REQUIREMENT: Output only the lines below from the one containing "fx=398.1 fy=398.1 cx=511.2" to the one containing "Give the name of the thing at (347, 281).", exactly as written, both ends kept.

DATA RECORDS:
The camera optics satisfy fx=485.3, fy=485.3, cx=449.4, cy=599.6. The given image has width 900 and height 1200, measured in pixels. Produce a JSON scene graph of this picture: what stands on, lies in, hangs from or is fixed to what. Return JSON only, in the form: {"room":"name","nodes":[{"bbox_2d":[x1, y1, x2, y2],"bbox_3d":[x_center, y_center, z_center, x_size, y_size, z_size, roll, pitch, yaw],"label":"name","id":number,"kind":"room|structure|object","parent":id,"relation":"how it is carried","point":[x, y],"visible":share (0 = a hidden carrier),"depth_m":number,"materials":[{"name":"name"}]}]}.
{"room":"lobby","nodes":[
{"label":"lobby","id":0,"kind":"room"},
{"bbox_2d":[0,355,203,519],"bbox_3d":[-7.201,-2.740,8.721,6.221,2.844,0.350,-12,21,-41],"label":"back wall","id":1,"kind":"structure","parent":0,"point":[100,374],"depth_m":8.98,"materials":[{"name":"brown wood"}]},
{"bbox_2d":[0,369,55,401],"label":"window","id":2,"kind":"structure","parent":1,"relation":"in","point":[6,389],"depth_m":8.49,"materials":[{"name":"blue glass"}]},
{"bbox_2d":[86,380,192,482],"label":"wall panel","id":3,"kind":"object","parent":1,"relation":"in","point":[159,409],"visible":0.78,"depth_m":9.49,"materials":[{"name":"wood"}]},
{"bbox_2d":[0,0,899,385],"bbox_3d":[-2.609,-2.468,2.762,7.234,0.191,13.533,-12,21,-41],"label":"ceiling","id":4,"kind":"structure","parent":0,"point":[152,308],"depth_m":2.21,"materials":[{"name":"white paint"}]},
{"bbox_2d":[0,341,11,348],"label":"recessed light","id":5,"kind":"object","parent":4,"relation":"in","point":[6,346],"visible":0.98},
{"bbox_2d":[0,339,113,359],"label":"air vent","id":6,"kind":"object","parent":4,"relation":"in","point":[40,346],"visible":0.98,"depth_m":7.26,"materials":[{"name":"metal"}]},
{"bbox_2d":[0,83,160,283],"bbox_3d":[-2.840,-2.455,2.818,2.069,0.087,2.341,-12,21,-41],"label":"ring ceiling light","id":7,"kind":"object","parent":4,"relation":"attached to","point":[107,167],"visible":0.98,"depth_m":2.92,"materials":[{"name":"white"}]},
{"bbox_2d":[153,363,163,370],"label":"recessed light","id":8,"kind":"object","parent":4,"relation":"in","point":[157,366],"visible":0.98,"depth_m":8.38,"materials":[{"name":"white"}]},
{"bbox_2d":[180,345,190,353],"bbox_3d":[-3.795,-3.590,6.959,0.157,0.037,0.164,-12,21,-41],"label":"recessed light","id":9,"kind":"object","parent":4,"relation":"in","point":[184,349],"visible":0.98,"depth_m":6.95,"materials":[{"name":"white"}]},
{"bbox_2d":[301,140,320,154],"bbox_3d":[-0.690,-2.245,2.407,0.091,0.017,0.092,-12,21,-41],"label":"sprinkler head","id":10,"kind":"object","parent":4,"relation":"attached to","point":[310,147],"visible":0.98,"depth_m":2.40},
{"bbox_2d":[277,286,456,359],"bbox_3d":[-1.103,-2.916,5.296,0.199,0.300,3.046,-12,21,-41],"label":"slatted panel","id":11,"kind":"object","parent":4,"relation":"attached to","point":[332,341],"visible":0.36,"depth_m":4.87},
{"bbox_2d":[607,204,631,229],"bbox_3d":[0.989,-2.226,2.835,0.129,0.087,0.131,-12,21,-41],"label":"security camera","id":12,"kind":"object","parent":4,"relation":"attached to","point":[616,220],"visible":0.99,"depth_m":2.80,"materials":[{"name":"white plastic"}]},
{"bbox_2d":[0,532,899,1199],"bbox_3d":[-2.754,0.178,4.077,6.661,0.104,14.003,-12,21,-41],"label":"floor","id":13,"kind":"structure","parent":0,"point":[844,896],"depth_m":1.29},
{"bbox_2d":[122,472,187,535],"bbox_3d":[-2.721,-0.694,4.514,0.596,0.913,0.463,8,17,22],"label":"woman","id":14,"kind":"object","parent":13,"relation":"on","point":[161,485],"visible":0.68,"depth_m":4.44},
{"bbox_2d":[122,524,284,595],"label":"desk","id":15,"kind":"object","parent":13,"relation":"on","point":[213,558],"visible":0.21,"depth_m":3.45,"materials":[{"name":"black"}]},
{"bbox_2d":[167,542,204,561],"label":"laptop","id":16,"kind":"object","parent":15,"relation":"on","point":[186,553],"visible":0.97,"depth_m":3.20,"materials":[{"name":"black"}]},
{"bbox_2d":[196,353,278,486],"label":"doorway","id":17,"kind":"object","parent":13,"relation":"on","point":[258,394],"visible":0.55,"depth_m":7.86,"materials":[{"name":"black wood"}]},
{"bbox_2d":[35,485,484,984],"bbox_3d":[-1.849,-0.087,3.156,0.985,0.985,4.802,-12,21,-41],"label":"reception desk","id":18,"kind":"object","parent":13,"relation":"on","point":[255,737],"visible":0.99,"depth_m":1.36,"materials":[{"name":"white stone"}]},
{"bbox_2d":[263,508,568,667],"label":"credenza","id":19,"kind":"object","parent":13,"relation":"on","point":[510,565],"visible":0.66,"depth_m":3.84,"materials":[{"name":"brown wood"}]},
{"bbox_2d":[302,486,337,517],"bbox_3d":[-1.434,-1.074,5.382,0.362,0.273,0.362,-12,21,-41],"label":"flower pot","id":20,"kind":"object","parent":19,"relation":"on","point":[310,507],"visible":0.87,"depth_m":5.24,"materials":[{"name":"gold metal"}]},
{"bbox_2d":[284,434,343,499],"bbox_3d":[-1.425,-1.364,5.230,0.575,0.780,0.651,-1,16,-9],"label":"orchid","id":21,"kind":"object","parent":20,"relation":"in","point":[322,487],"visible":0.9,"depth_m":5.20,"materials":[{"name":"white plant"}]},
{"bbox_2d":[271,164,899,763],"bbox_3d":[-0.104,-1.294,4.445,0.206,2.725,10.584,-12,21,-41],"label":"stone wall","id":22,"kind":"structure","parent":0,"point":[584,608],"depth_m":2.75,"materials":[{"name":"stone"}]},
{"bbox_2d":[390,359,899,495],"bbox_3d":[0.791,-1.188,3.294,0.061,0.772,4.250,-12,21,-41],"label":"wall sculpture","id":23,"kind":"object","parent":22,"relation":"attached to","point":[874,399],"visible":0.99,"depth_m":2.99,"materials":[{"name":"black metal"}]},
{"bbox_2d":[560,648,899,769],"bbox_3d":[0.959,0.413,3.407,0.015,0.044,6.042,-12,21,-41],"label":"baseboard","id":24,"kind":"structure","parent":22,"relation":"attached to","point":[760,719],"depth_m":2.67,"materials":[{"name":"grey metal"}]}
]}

* * *

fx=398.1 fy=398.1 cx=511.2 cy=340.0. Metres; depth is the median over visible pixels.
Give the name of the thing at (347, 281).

ANSWER FOR THIS EXERCISE:
fx=398.1 fy=398.1 cx=511.2 cy=340.0. Metres; depth is the median over visible pixels.
Give the name of the thing at (347, 281).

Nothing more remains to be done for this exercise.